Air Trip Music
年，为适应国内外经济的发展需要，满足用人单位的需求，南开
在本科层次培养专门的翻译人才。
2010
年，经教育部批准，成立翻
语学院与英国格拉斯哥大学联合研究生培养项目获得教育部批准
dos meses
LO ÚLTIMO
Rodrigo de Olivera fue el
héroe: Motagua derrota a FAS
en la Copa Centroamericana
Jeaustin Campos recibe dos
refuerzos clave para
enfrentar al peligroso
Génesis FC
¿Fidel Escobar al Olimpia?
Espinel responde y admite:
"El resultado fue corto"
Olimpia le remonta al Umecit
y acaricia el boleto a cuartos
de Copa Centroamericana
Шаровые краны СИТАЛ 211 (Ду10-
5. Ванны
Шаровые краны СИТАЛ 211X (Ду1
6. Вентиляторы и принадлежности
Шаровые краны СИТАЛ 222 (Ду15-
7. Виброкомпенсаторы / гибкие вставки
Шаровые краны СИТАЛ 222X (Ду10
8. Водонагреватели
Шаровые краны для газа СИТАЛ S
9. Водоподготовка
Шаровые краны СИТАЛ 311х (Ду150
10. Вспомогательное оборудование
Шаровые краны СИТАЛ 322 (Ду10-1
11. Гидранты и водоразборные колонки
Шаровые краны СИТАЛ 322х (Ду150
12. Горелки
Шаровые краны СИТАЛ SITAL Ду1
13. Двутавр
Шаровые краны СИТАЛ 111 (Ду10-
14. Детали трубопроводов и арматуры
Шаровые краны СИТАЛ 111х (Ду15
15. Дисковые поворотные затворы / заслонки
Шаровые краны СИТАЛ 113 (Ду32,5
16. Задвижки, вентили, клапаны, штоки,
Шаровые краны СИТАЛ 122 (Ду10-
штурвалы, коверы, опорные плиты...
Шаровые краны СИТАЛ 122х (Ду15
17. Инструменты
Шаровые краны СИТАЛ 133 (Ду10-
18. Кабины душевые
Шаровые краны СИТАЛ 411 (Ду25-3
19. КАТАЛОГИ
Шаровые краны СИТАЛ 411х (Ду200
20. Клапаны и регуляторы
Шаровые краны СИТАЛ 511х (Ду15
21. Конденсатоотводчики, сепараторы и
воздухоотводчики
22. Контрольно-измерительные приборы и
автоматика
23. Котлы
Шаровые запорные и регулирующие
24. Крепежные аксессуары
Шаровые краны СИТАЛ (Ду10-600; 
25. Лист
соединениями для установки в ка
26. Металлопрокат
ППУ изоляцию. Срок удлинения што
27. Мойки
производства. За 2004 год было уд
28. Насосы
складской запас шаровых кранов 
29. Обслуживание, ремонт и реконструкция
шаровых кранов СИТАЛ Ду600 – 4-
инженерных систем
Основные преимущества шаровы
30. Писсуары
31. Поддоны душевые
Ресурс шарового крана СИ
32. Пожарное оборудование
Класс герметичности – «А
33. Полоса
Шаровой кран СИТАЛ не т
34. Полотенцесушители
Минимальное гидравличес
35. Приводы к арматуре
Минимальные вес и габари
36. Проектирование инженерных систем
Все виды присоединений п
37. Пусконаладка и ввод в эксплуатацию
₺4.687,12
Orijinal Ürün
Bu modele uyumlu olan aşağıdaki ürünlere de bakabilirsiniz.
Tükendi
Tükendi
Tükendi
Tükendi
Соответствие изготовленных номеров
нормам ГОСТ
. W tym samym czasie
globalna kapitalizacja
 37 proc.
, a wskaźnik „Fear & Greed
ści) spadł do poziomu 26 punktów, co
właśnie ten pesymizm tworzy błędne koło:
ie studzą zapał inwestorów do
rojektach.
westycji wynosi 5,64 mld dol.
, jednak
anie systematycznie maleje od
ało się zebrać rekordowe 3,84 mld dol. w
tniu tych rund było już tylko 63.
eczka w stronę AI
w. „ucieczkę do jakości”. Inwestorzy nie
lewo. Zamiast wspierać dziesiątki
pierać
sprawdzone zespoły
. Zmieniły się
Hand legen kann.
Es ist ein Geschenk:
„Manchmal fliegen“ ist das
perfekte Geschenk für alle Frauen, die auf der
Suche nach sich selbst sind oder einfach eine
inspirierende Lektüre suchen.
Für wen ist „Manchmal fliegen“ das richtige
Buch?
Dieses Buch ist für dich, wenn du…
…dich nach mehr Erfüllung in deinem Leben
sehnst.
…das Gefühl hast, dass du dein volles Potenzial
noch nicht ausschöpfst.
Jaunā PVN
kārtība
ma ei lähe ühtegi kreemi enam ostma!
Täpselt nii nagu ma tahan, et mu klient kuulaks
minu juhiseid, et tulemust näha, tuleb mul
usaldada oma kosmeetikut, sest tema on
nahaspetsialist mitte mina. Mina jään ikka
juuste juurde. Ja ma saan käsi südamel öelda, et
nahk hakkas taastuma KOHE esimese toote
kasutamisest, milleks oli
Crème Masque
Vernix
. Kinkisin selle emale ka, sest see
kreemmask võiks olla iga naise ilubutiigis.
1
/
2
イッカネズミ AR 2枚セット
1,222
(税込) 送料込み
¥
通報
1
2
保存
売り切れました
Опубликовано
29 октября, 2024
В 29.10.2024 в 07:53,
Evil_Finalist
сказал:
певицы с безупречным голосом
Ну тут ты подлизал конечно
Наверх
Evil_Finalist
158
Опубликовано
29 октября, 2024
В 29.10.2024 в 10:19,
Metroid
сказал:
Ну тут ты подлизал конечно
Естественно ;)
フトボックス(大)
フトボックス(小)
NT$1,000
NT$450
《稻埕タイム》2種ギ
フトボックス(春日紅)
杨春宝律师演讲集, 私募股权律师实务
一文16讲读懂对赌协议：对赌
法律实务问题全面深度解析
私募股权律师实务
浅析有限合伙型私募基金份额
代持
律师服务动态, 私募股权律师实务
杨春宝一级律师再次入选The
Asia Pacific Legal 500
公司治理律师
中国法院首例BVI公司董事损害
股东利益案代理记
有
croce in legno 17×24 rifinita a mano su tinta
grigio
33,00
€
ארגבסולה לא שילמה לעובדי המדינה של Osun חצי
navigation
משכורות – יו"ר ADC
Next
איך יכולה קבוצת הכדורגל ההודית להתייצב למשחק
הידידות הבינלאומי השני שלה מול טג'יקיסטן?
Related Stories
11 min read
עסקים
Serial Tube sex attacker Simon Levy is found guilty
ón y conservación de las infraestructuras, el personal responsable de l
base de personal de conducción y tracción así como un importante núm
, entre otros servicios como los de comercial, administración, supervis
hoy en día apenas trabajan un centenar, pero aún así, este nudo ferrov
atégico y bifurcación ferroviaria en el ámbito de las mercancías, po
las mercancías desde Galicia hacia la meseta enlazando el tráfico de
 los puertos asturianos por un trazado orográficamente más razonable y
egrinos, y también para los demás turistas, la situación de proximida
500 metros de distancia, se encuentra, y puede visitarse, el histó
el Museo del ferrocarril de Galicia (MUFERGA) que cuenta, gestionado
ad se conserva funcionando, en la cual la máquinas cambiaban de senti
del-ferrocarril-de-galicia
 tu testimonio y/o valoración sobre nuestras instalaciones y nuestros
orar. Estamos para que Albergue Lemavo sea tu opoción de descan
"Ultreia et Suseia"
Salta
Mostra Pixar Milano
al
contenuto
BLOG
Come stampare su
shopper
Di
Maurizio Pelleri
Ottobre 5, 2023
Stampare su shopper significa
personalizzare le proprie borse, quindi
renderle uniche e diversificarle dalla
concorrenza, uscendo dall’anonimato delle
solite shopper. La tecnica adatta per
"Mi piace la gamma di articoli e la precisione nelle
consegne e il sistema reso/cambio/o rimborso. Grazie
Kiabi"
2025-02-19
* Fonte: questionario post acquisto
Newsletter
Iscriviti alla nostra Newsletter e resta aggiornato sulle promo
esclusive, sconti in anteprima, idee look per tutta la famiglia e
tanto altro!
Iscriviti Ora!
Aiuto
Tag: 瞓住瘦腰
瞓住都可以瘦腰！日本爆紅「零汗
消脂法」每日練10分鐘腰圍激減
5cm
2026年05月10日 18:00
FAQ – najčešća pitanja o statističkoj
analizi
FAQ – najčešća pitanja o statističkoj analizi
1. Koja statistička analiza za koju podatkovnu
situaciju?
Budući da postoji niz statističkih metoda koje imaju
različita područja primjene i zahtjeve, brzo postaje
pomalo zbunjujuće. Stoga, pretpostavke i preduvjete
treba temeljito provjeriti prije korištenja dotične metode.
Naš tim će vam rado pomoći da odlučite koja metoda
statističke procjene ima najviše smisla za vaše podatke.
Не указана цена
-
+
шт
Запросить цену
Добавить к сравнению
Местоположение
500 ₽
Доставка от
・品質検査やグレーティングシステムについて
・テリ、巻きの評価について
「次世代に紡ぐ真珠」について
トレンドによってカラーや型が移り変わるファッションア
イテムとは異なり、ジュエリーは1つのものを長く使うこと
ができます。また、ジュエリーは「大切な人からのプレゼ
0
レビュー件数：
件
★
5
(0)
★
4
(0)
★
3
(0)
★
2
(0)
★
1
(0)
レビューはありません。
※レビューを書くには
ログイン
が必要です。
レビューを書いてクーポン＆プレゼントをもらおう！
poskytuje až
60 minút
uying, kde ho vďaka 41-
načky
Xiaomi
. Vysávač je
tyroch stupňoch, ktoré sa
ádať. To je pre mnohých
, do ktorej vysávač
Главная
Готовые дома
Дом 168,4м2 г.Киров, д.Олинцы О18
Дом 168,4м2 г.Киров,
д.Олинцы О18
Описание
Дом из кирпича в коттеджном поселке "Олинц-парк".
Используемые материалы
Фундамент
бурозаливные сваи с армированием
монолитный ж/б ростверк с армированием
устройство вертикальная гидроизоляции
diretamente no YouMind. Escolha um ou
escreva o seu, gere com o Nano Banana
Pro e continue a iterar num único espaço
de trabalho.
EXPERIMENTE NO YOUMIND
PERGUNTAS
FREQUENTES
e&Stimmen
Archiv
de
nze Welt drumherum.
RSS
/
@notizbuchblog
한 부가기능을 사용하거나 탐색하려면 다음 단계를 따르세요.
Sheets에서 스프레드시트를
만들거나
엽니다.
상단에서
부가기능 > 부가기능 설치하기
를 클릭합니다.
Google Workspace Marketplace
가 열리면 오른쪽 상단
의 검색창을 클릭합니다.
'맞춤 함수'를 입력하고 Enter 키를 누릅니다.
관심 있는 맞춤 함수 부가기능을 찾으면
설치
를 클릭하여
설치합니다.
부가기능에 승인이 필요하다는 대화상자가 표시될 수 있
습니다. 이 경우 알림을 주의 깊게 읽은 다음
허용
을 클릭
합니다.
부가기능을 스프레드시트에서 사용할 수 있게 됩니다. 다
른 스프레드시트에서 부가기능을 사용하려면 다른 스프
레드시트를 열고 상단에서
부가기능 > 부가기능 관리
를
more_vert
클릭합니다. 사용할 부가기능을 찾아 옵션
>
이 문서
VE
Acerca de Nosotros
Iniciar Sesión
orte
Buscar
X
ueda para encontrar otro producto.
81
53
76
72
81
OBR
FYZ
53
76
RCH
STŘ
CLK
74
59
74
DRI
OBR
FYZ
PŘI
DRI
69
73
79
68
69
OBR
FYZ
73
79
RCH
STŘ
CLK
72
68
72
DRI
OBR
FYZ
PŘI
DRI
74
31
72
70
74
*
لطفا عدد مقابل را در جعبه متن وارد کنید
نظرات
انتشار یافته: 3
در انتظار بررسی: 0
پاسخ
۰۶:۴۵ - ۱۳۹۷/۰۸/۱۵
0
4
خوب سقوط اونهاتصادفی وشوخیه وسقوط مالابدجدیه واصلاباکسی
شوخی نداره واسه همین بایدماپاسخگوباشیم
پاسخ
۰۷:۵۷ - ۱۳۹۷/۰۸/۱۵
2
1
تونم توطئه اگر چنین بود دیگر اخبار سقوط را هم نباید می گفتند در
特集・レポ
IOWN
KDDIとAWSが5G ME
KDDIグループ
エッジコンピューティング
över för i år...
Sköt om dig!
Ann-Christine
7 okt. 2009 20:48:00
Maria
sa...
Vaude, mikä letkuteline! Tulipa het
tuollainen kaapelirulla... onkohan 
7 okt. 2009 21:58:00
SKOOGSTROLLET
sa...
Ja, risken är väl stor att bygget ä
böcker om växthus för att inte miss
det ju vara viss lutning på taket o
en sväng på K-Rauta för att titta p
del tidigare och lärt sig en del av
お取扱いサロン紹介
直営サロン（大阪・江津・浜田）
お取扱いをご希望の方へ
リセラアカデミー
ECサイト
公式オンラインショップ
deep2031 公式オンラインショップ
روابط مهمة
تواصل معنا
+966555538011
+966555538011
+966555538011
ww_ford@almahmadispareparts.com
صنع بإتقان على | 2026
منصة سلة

Activity: Copy range, inclusive: the line holding "31. Поддоны душевые" to the line holding "tniu tych rund było już tylko 63.". Reproduce exactly those lines of the records above and no others.

Task solution:
31. Поддоны душевые
Ресурс шарового крана СИ
32. Пожарное оборудование
Класс герметичности – «А
33. Полоса
Шаровой кран СИТАЛ не т
34. Полотенцесушители
Минимальное гидравличес
35. Приводы к арматуре
Минимальные вес и габари
36. Проектирование инженерных систем
Все виды присоединений п
37. Пусконаладка и ввод в эксплуатацию
₺4.687,12
Orijinal Ürün
Bu modele uyumlu olan aşağıdaki ürünlere de bakabilirsiniz.
Tükendi
Tükendi
Tükendi
Tükendi
Соответствие изготовленных номеров
нормам ГОСТ
. W tym samym czasie
globalna kapitalizacja
 37 proc.
, a wskaźnik „Fear & Greed
ści) spadł do poziomu 26 punktów, co
właśnie ten pesymizm tworzy błędne koło:
ie studzą zapał inwestorów do
rojektach.
westycji wynosi 5,64 mld dol.
, jednak
anie systematycznie maleje od
ało się zebrać rekordowe 3,84 mld dol. w
tniu tych rund było już tylko 63.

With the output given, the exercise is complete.